Extracted data entries:
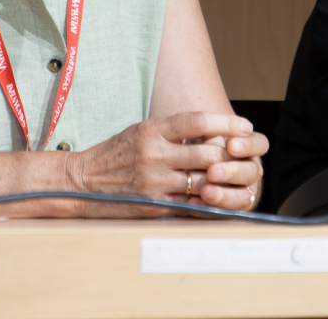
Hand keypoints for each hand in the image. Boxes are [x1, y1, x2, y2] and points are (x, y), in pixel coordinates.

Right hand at [69, 112, 265, 215]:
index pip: (196, 121)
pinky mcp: (153, 205)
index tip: (245, 125)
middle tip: (244, 155)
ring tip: (236, 175)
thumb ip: (172, 131)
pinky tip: (220, 197)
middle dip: (230, 155)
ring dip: (222, 179)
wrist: (82, 182)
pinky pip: (190, 204)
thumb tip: (210, 130)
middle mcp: (154, 154)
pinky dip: (208, 201)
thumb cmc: (115, 153)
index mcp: (151, 130)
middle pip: (206, 153)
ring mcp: (154, 182)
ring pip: (203, 180)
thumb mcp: (140, 131)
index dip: (225, 122)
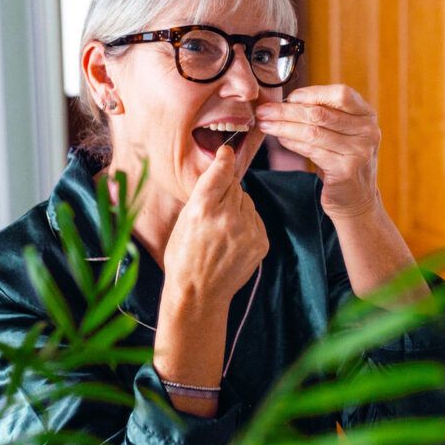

> [Work order] Print exactly the lines between the line containing "thumb cmc: (115, 153)" and the last line of the entries above, including both, and nothing besides; skip the pictures.

> [Exercise solution]
thumb cmc: (115, 153)
index mcp: (151, 130)
middle pip: (206, 153)
ring mcp: (154, 182)
ring pip: (203, 180)
thumb mcp: (140, 131)
index dip: (225, 122)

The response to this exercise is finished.